Mechanics of Fish Interactions with Habitat Protuberances

鱼类与栖息地突起相互作用的机制

• 批准号: 9017817
• 负责人: Paul Webb
• 金额: $ 19.45万
• 依托单位: Regents of the University of Michigan - Ann Arbor
• 依托单位国家: 美国
• 项目类别: Continuing Grant
• 财政年份: 1991
• 资助国家: 美国
• 起止时间: 1991-02-15 至 1995-01-31
• 项目状态: 已结题
• 来源: https://www.nsf.gov/awardsearch/showAward?AWD_ID=9017817&HistoricalAwards=false
• 关键词: Mechanics; Fish; Interactions; Habitat; Protuberances

Swimming is a key factor in energy acquisition, energy expenditure, and survival of fishes. The ability to efficiently obtain food while avoiding becoming food for predators is strongly affected by the presence of structures such as rocks, weeds, windfall trees, corals, artifical reefs etc. These structures are especially important in streams, oceanic currents, and tidal flows. The ability of fish to use structures depends on morphology and behavior which vary among species. Consequently interactions with habitat structure affect population dynamics, community compostition and the evolutionary biology. In spite of the importance of structure to so many apsects of the lives of fishes, there has been little research on mechanisms employed. Our research will be the first attempt to provide a common mechanistic understanding and predictive model for fish interactions with the complex structures they prefer. We examine behavior and swimming performance as fish use complex structure, determining imposed current velocity and fish morphology. We expect our results will help explain habitat preferences in relatively stable or predictable situations such as lower river reaches, many inland lakes, and offshore marine habitats. We also believe our results will help explain how fish survive in or are excluded from more naturally stressful habitats, such a temperate streams and intertidal zones. We believe our research will have impact on fisheries management. Addition of structure is a common habitat improvement practice and field experience show that various stuctures can be used to attract different fish species. Our results should provide a predictive basis for such habitat improvement practices.

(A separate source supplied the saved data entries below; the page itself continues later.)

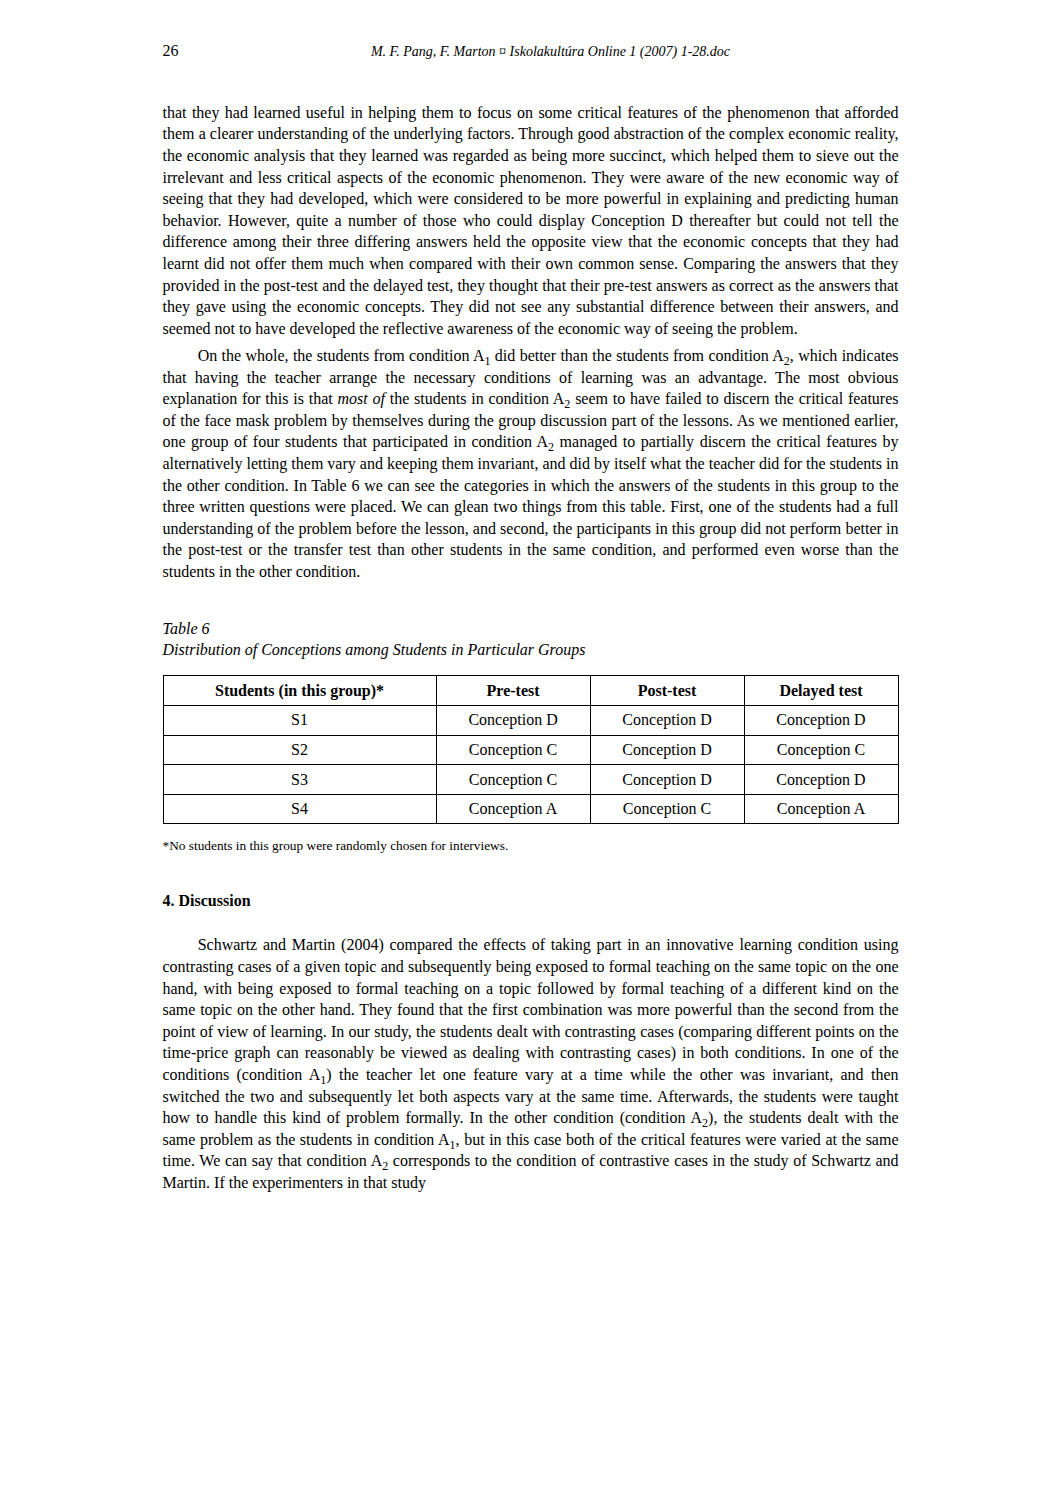26 M. F. Pang, F. Marton ¤ Iskolakultúra Online 1 (2007) 1-28.doc
that they had learned useful in helping them to focus on some critical features of the phenomenon that afforded them a clearer understanding of the underlying factors. Through good abstraction of the complex economic reality, the economic analysis that they learned was regarded as being more succinct, which helped them to sieve out the irrelevant and less critical aspects of the economic phenomenon. They were aware of the new economic way of seeing that they had developed, which were considered to be more powerful in explaining and predicting human behavior. However, quite a number of those who could display Conception D thereafter but could not tell the difference among their three differing answers held the opposite view that the economic concepts that they had learnt did not offer them much when compared with their own common sense. Comparing the answers that they provided in the post-test and the delayed test, they thought that their pre-test answers as correct as the answers that they gave using the economic concepts. They did not see any substantial difference between their answers, and seemed not to have developed the reflective awareness of the economic way of seeing the problem.
On the whole, the students from condition A1 did better than the students from condition A2, which indicates that having the teacher arrange the necessary conditions of learning was an advantage. The most obvious explanation for this is that most of the students in condition A2 seem to have failed to discern the critical features of the face mask problem by themselves during the group discussion part of the lessons. As we mentioned earlier, one group of four students that participated in condition A2 managed to partially discern the critical features by alternatively letting them vary and keeping them invariant, and did by itself what the teacher did for the students in the other condition. In Table 6 we can see the categories in which the answers of the students in this group to the three written questions were placed. We can glean two things from this table. First, one of the students had a full understanding of the problem before the lesson, and second, the participants in this group did not perform better in the post-test or the transfer test than other students in the same condition, and performed even worse than the students in the other condition.
Table 6 Distribution of Conceptions among Students in Particular Groups
| Students (in this group)* | Pre-test | Post-test | Delayed test |
| --- | --- | --- | --- |
| S1 | Conception D | Conception D | Conception D |
| S2 | Conception C | Conception D | Conception C |
| S3 | Conception C | Conception D | Conception D |
| S4 | Conception A | Conception C | Conception A |
*No students in this group were randomly chosen for interviews.
4. Discussion
Schwartz and Martin (2004) compared the effects of taking part in an innovative learning condition using contrasting cases of a given topic and subsequently being exposed to formal teaching on the same topic on the one hand, with being exposed to formal teaching on a topic followed by formal teaching of a different kind on the same topic on the other hand. They found that the first combination was more powerful than the second from the point of view of learning. In our study, the students dealt with contrasting cases (comparing different points on the time-price graph can reasonably be viewed as dealing with contrasting cases) in both conditions. In one of the conditions (condition A1) the teacher let one feature vary at a time while the other was invariant, and then switched the two and subsequently let both aspects vary at the same time. Afterwards, the students were taught how to handle this kind of problem formally. In the other condition (condition A2), the students dealt with the same problem as the students in condition A1, but in this case both of the critical features were varied at the same time. We can say that condition A2 corresponds to the condition of contrastive cases in the study of Schwartz and Martin. If the experimenters in that study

游泳是获取能量的关键因素， 鱼的生存和生存。 能够有效地 同时避免成为掠食者的食物， 受到岩石等结构存在的强烈影响， 杂草，树木，珊瑚，人工礁等。这些 结构在溪流，洋流， 和潮汐流。 鱼类利用结构的能力取决于 不同物种的形态和行为上的差异。 因此，与生境结构的相互作用影响 种群动态、群落组成和进化 生物学 尽管结构对许多方面都很重要， 鱼类的生活，很少有研究机制 就业。 我们的研究将首次尝试提供一个 鱼类共同机理理解和预测模型 与它们喜欢的复杂结构的相互作用。 我们 研究行为和游泳性能，因为鱼使用复杂的 结构，确定外加流速和鱼类 形态学 我们希望我们的结果能帮助解释栖息地 在相对稳定或可预测的情况下， 由于下游河段，许多内陆湖泊和近海海洋 栖息地 我们也相信我们的研究结果将有助于解释 鱼类生存或排除在更自然的压力， 栖息地，如温带溪流和潮间带。 我们相信我们的研究将对渔业管理产生影响。 增加结构是一种常见的生境改善做法 和现场经验表明，各种结构可以用来 吸引不同的鱼类。 我们的结果应该提供一个 这类生境改善措施的预测基础。